Step-by-step explanation:
When both parents are heterozygous for an autosomal recessive trait, there's a 25% chance that any given child they have will exhibit the recessive trait. This is because when both parents carry one copy of a recessive allele (heterozygous), they can each pass on either the recessive allele or the dominant allele to their offspring. With both parents being heterozygous, the Punnett square shows that there is a 1 in 4 chance for the child to receive both recessive alleles (rr), and thus, show the trait. Therefore, the statement that all of their children will exhibit the trait if both parents are heterozygous for an autosomal recessive trait is false.

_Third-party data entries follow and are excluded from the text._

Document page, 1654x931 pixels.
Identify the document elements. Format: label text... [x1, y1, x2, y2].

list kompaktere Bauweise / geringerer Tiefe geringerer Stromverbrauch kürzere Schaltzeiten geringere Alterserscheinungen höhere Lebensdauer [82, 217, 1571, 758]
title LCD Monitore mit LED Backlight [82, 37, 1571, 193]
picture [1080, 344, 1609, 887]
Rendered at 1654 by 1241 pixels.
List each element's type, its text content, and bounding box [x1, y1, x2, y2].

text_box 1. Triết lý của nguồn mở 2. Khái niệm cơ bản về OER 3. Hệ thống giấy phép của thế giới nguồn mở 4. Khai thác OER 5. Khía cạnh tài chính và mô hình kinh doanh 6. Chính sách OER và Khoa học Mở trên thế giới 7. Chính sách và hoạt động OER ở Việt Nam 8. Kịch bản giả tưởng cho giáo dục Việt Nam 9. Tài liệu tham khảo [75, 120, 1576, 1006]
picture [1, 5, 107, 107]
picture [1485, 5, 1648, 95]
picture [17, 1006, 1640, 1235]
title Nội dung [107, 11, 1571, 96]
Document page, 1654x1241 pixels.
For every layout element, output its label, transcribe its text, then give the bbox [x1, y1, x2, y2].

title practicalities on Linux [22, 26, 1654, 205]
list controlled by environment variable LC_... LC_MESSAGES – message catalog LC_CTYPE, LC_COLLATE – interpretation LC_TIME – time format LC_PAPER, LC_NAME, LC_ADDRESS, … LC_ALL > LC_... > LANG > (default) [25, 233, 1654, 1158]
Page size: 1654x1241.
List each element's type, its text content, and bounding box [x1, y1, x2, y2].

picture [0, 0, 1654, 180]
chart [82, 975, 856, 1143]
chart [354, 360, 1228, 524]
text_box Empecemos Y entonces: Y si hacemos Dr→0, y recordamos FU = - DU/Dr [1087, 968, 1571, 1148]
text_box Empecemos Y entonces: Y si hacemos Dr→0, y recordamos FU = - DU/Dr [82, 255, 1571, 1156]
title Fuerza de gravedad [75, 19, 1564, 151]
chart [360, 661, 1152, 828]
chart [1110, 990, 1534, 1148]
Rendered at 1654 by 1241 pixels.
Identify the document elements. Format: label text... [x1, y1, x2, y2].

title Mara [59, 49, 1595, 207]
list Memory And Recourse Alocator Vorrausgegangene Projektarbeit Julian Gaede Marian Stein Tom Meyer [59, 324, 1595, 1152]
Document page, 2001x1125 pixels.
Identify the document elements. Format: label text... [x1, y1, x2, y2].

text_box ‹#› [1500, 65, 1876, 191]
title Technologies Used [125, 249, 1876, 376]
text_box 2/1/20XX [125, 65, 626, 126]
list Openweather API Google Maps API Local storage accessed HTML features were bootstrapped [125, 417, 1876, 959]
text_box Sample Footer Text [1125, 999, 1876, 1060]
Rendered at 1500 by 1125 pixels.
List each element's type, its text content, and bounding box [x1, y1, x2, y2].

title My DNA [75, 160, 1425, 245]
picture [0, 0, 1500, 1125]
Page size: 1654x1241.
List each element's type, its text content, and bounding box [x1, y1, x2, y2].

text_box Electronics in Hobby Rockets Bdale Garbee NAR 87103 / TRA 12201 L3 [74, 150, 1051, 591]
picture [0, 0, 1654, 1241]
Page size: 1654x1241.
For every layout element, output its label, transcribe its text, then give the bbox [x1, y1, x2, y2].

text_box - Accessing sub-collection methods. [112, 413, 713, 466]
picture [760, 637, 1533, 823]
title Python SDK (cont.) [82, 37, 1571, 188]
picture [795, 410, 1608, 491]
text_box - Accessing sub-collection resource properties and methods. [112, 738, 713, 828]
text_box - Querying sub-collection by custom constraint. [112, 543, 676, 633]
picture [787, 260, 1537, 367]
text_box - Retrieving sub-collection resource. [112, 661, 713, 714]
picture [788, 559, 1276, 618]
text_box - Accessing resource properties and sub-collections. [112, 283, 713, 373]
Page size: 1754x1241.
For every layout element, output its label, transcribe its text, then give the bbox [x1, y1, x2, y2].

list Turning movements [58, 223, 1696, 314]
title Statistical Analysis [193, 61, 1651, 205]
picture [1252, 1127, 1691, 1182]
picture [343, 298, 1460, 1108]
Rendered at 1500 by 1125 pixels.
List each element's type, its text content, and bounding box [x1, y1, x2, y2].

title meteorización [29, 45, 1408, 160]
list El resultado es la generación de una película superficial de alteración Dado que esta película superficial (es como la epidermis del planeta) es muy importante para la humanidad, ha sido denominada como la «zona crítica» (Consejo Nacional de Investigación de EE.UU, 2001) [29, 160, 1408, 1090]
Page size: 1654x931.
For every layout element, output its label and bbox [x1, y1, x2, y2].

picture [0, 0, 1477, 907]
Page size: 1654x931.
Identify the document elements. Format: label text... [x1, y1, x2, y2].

A correct genotype probability distribution for children of parents both heterozygous for a recessive trait is as follows: 25% chance to be homozygous recessive (rr) and show the trait, 50% chance to be heterozygous (Rr) and be carriers without showing the trait, and another 25% chance to be homozygous dominant (RR) and not show the trait nor be a carrier.
In accordance with Mendel's Laws, specifically the law of segregation, each parent contributes one allele, and these alleles segregate during gamete formation so that each gamete carries only one allele for each inherited trait. Following Mendel's monohybrid cross, a 3:1 phenotypic ratio is predicted in the second generation, though in real-life human family scenarios, chance can result in variations from this expected ratio.